Berdasarkan penelitian dapat ditarik kesimpulan bahwa suatu perjanjian yang berlaku sah dapat dijadikan sebagai alat bukti yang kuat, hal ini berkaitan dengan pemenuhan syarat sahnya perjanjian serta dalam bentuk apa perjanjian tersebut dituangkan tertulis ataukah lisan oleh para pihak yang terkait dalam perjanjian itu sendiri yang dapat menyebabkan suatu perjanjian dapat digunakan sebagai suatu alat bukti yang kuat. Sementara penerapan hukum yang dilakukan oleh hakim, yaitu bahwa perjanjian dalam kasus ini tidak dapat dikatakan sebagai alat bukti yang kuat, hal itu tidak sesuai dengan ketentuan Pasal 1875 KUHPerdata yang menyatakan bahwa suatu perjanjian juga mengikat bagi para ahli waris dari pihak yang membuat perjanjian yang dimaksud.

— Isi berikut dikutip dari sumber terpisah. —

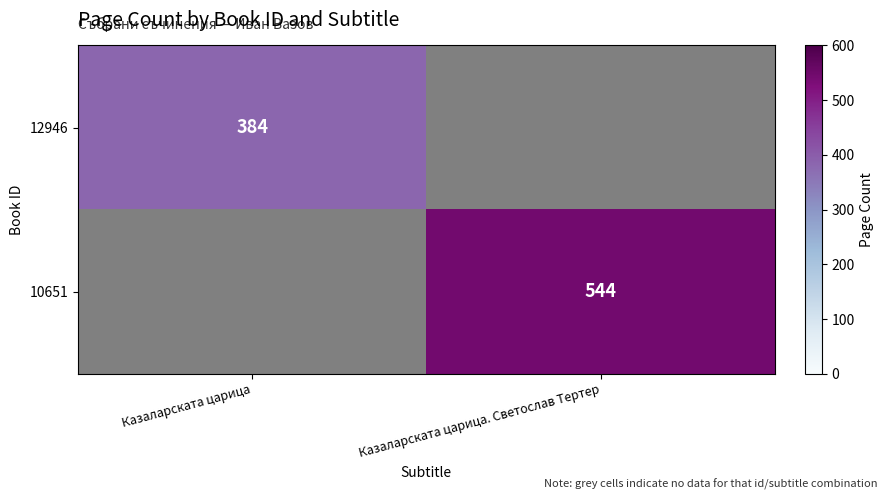

The value of 10651 at Казаларската царица. Светослав Тертер is 544. True or false?

True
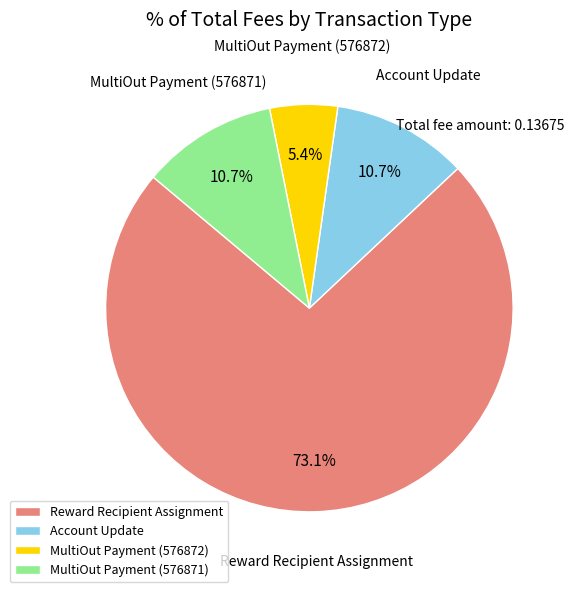

Which slice is the largest?

Reward Recipient Assignment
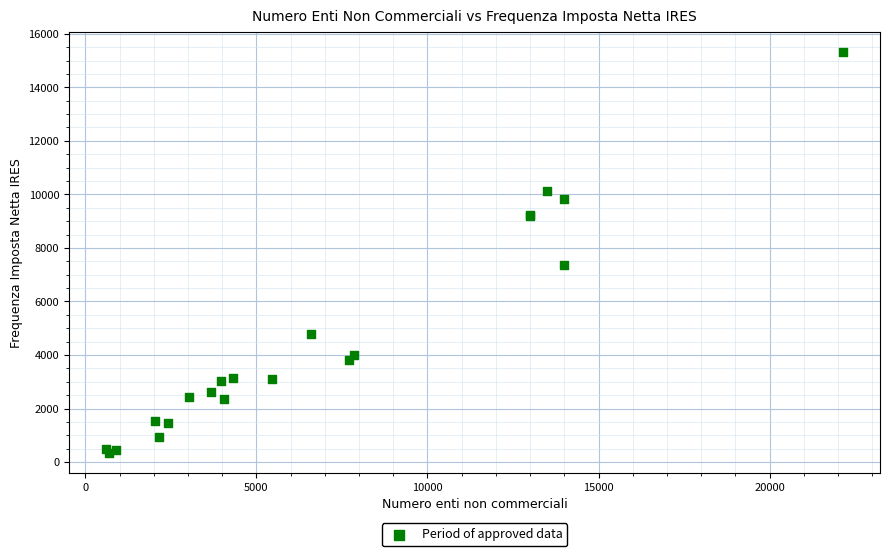

What Y value in the scatter plot is closest to 7834?

7371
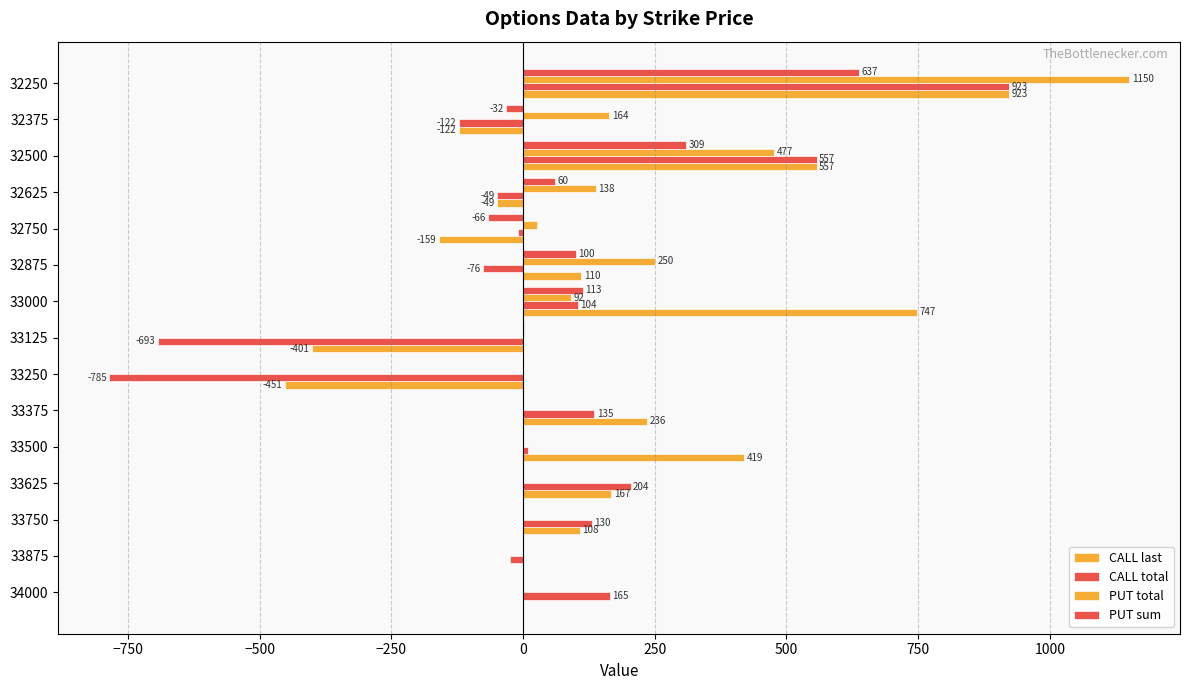

Count the number of categories in the chart.

15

The certificate is a powerful evidence, as long as it can not be proved otherwise. But if there is an agreement whereby the certificate becomes its object, which one can serve as a stronger evidence. The issue discussed is how is the power of the agreement compared with the certificate to be used as an evidance of ownership and how the judges apply the law regarding the validity of the agreement compared with the evidence of ownership of the certificate in the Supreme Court Decision Number 2972 K/Pdt/2002 jo. Supreme Court 191 PK/PDT/2012. This research is normative juridical with analytical descriptive research type. Based on the research it can be concluded that a valid agreement can be used as a strong evidence, it relates to the fulfillment of the validity of the agreement and in what form the agreement is written or oral by the parties involved in the agreement itself which may cause a Agreements can be used as a powerful evidence. While the application of the law by the judge, namely that the treaty in this case can not be said as a strong evidence, it is not in accordance with the provisions of Article 1875 Civil Code which states that an agreement also binds to the heirs of the party making the agreement in question."